- [WHAT TO PRODUCE]: Locate each line in the listing that contains the string "usinage" and copy it out in full.

- [SUPPLIED DATA]:
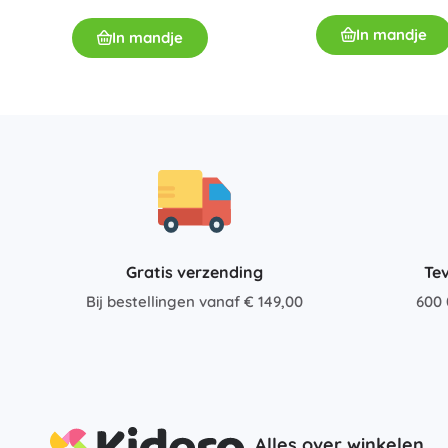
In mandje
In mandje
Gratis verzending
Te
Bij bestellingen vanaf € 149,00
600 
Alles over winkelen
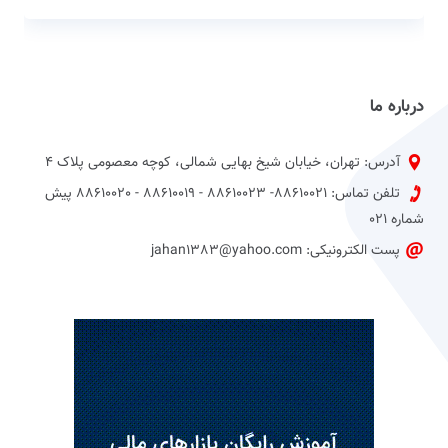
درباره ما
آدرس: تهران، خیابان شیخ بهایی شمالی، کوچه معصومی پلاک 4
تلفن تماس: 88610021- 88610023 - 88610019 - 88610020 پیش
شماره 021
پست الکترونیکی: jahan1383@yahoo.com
--
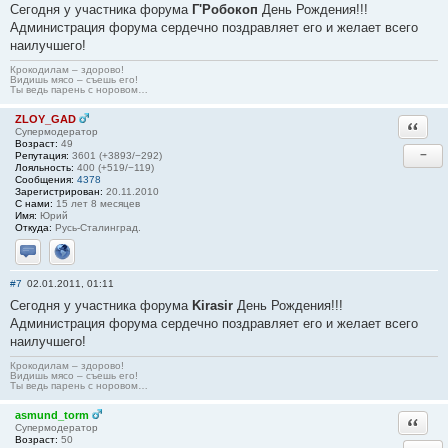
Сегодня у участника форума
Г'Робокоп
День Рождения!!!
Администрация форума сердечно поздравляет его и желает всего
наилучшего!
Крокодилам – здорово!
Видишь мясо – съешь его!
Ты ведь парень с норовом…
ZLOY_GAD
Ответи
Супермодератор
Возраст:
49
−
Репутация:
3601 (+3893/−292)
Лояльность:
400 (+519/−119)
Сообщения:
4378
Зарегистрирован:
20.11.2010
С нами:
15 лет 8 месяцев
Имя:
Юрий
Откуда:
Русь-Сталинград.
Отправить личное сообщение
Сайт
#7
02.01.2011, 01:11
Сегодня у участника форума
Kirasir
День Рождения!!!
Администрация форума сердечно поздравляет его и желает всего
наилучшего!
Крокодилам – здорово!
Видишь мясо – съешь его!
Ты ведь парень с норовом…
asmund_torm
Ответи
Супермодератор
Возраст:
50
==
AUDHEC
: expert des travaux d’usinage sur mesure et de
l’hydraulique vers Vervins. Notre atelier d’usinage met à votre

- [SOLUTION FOR THIS TASK]:
: expert des travaux d’usinage sur mesure et de
l’hydraulique vers Vervins. Notre atelier d’usinage met à votre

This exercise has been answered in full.